====== Exercise input

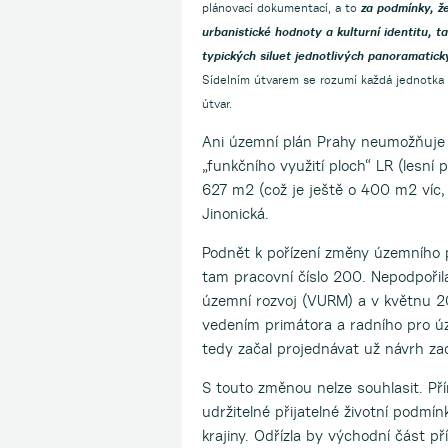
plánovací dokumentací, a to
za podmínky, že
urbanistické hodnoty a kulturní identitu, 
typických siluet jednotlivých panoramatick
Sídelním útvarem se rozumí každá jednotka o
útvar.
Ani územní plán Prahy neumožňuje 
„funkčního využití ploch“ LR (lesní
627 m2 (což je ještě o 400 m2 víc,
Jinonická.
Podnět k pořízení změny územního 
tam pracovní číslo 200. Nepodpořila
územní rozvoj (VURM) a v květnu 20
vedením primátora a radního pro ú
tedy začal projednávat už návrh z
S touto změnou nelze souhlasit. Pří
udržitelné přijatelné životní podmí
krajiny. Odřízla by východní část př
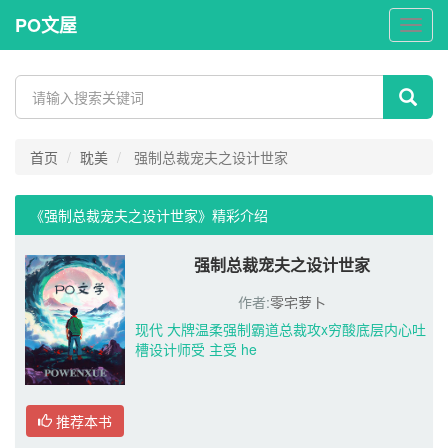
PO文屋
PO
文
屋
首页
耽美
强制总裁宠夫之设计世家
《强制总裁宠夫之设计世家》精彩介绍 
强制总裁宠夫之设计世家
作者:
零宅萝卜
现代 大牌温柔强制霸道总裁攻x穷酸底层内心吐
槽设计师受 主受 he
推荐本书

============
====== Exercise input

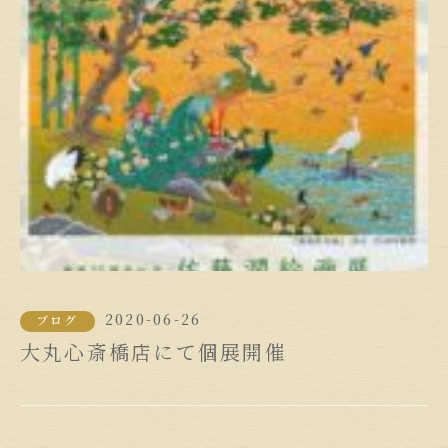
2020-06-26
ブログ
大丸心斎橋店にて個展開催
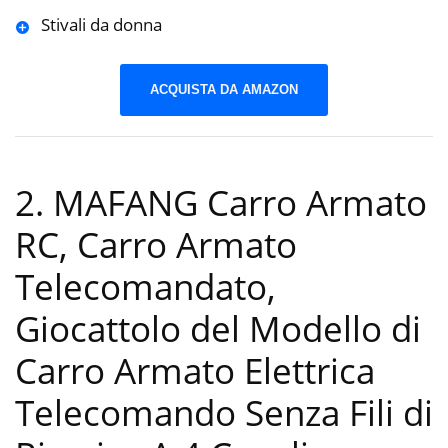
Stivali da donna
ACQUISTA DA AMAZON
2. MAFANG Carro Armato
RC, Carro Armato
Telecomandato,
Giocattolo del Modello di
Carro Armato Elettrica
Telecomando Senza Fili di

============
====== Exercise input

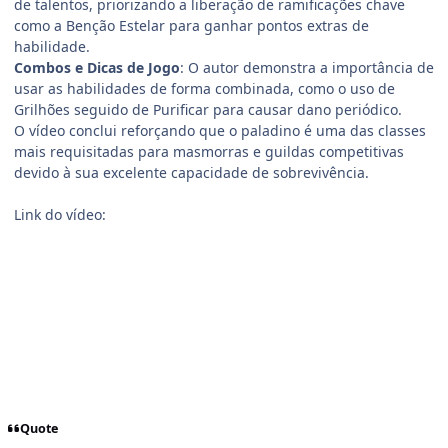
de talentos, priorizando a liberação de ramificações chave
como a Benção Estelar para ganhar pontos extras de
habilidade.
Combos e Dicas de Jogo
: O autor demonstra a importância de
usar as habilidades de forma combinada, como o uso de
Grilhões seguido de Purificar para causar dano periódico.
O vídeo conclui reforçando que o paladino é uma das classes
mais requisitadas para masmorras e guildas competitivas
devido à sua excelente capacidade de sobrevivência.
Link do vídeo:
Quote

============

Scan the entries above for the word "para", then copy every line in which it occurs.

como a Benção Estelar para ganhar pontos extras de
Grilhões seguido de Purificar para causar dano periódico.
mais requisitadas para masmorras e guildas competitivas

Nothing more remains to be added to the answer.